One time in bed she told my penis lolled to one side like her boyfriend’s in Quebec. His is a little bigger though, she added. This time I may have looked at her a little like I wanted to kill her. “I’m kidding” she screamed and did her witch’s laugh. “You should’ve seen your face! You should’ve seen your face!” Then she thrust her tumbleweed of hair into the crook of my arm and told me she made dumb jokes like that when she was afraid and liked someone. I kissed her blue-stained mouth. “Oh perv boy."
She informed me I was terrified of commitment and was always loaning me self-help books and demanding them back if I hadn’t read them the next day. Out in public, she accused me of flirting with any woman that talked to me. “Who? That woman with the clipboard?” I’d ask. She blamed her jealousy on her OCD which didn’t make much sense if you saw her bathroom.
She cranked Fox News up loud and yelled at me that she was learning how the enemy thought and that I needed to get out of my bubble. She was vegan unless it was after midnight on a weekend and she’d howl drunkenly for pizza. “I know! I know! But how many cows did you save this week!?”

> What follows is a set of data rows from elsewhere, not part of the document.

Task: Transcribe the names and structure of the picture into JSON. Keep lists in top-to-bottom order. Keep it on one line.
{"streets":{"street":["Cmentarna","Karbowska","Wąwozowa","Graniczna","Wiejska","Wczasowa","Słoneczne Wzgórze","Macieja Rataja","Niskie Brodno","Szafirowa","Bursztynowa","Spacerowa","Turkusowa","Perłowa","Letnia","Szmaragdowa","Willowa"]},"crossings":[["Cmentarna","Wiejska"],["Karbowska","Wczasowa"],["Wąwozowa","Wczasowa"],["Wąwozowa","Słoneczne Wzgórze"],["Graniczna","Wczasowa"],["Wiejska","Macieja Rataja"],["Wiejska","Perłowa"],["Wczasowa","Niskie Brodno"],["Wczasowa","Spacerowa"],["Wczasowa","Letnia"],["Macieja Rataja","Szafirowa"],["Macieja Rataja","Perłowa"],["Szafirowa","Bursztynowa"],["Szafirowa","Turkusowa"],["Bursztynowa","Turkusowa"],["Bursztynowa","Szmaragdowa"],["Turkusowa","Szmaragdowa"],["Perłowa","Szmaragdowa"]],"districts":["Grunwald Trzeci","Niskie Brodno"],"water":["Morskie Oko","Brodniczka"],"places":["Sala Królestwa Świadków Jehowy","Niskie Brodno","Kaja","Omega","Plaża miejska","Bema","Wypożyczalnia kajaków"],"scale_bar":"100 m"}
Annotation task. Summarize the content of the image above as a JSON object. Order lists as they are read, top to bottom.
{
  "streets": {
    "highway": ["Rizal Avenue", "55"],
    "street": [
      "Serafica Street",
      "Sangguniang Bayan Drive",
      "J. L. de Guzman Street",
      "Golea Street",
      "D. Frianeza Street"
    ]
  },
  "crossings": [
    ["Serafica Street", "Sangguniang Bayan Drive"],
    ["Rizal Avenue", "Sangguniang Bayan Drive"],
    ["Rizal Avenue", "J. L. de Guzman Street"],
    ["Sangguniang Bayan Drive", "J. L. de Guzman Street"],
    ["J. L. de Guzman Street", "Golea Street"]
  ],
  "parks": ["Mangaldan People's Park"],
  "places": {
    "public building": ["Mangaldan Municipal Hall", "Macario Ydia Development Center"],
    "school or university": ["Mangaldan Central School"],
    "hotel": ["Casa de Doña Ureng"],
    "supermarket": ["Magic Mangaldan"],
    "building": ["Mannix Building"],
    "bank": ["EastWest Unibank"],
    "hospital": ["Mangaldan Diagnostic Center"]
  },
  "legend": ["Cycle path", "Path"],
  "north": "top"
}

Before I could decide if something bothered me, she’d already accused me of resenting her for it, thrown up her hands as if to say that was just who she was, then lasso her boney arms around me and lick my face like a dog and ask if I could still stomach the sight of her for even one second longer. I could. We often fought for hours, broke up and got back together without me uttering a word.
Eventually she stopped throwing me off her to go eat cereal after she came and I’d gratefully wrap up my side of things lickety-split. If I saw her staring at me jealously at a party or drug store, I’d let my jaw go slack and roll my eyes back until whatever female was talking to me hurried away in embarrassment. That made her laugh. I’d pick up a bag of tacos on my way to her apartment, hiding them in my coat pocket and pretending to find them like magic after she flung our dinner away. When she told me to stop looking at her like I wanted to kill her, I’d roll on top of her and smother her with a pillow. “Are you dead yet, baby?” I’d ask then lift the pillow up. Her face would be red, mostly with laughter. I’d do this over and over, tickling her and kissing her face before clamping the pillow over it again. “Dead yet, baby?”
She flew off one day for a commercial shoot in New York this one for double-cheeseburgers. She said that was a step up from sub sandwiches. Later in the week I noticed on her Instagram that she was in Quebec. She was cooking dinner in a beautiful apartment with brick walls and hanging plants her hands red with beet juice.
“You know . . . My boyfriend,” she said when I asked her over the phone about who took the picture. I said I was confused and she explained in an exasperated tone that she told me all about her boyfriend.
“You said you were kidding?” I answered.
“I was kidding about him having a bigger penis. Who would say something like that? Like I would actually measure anyway. Why do think I’m always wearing a beret?” She did her witch laugh. “I know I need a new laugh. Did you read that Eckhart Tolle book I gave you yet? Otherwise, can you send it to me?”
I didn’t make a big deal about it but we didn’t really talk after that. I went back to not leaving my apartment and ran her joke over and over in my mind. I wanted to read the Eckhart Tolle book but didn’t want to give her the satisfaction so I dropped it with no envelope in a mailbox I slunk by.
I had coffee with my landlord’s wife one day as she’s more or less an invalid and she asked why I was so broken up about this person, this girl with beet-stained hands who accused me of flirting with cashiers, called me a perv and threw away all our dinners, even the plates. I shrugged like who’s to say.
But I know; I know as much as a person knows anything. Even now when I pass her favorite cartoon cereal in the store or eat beets, I admit I ache a little for those boney arms lassoed around me. What a beautiful holiday from myself it was to be the normal one for once.